Job>
Counting only lines that contain the word "Калорийность", state the total for the listing below and nothing else.

The records>

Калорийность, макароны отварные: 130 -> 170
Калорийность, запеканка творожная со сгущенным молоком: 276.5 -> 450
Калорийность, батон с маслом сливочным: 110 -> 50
--
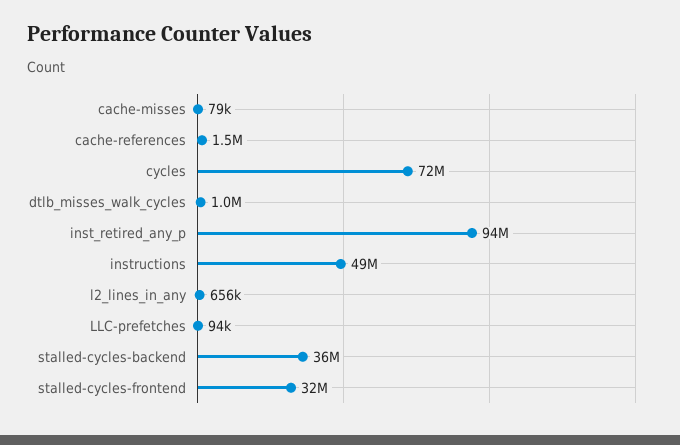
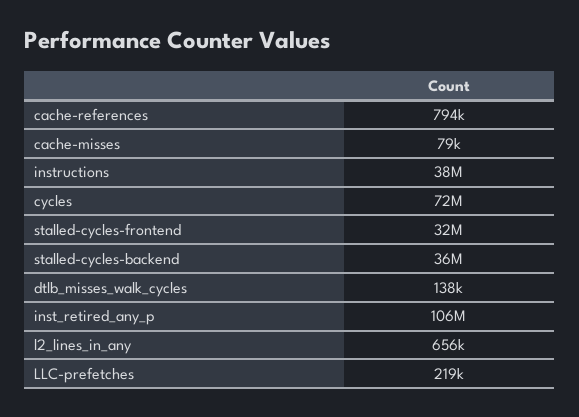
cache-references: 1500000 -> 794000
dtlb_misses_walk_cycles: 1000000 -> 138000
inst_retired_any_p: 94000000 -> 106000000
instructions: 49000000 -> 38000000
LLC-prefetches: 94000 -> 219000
--
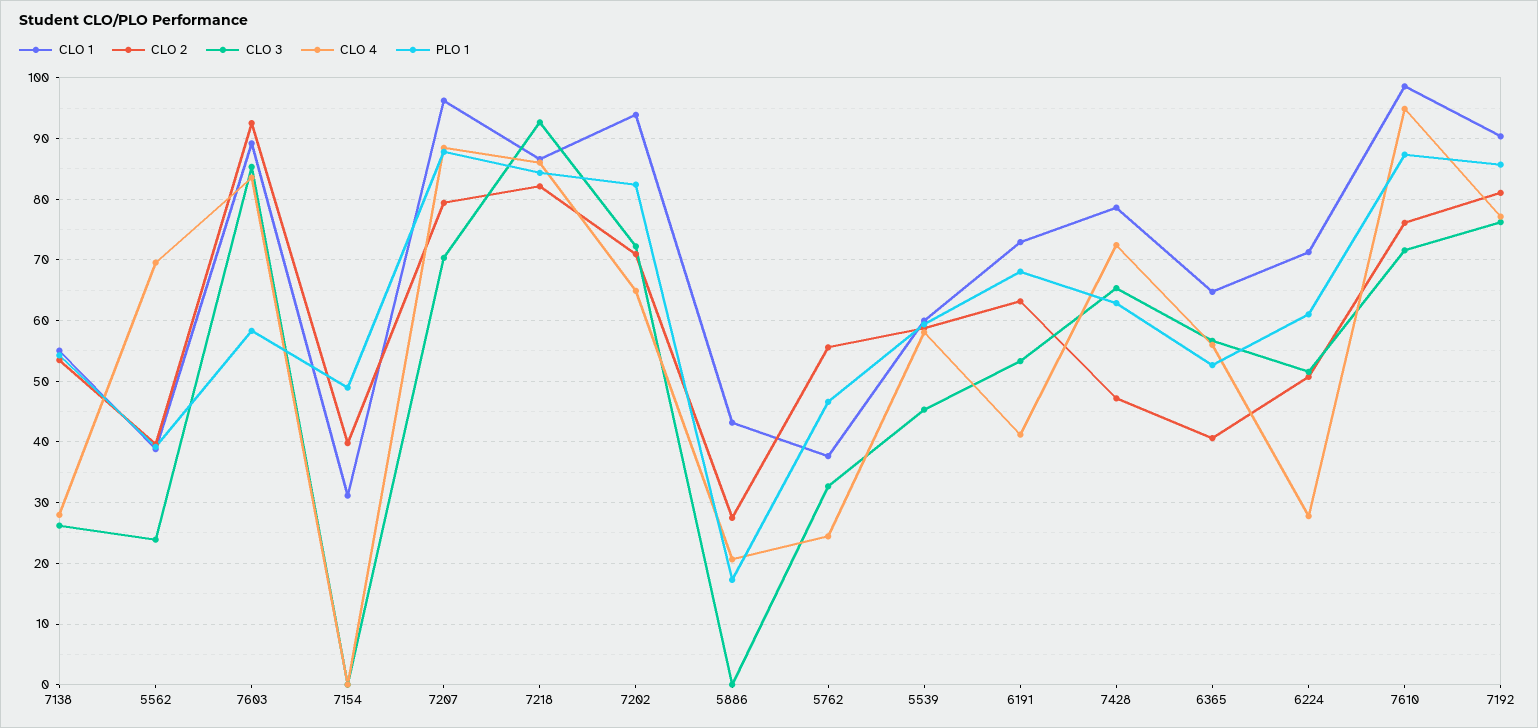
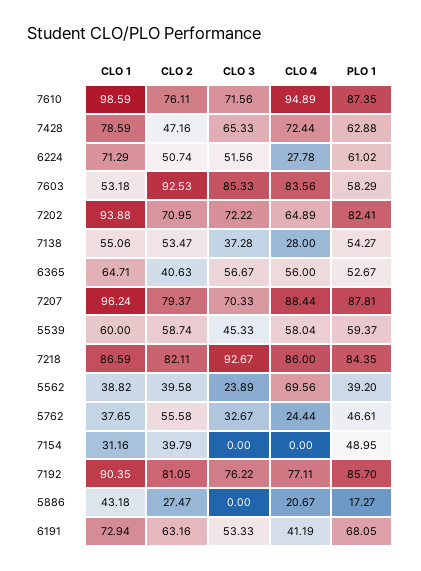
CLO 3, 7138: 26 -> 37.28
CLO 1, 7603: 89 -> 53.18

Completed task>
3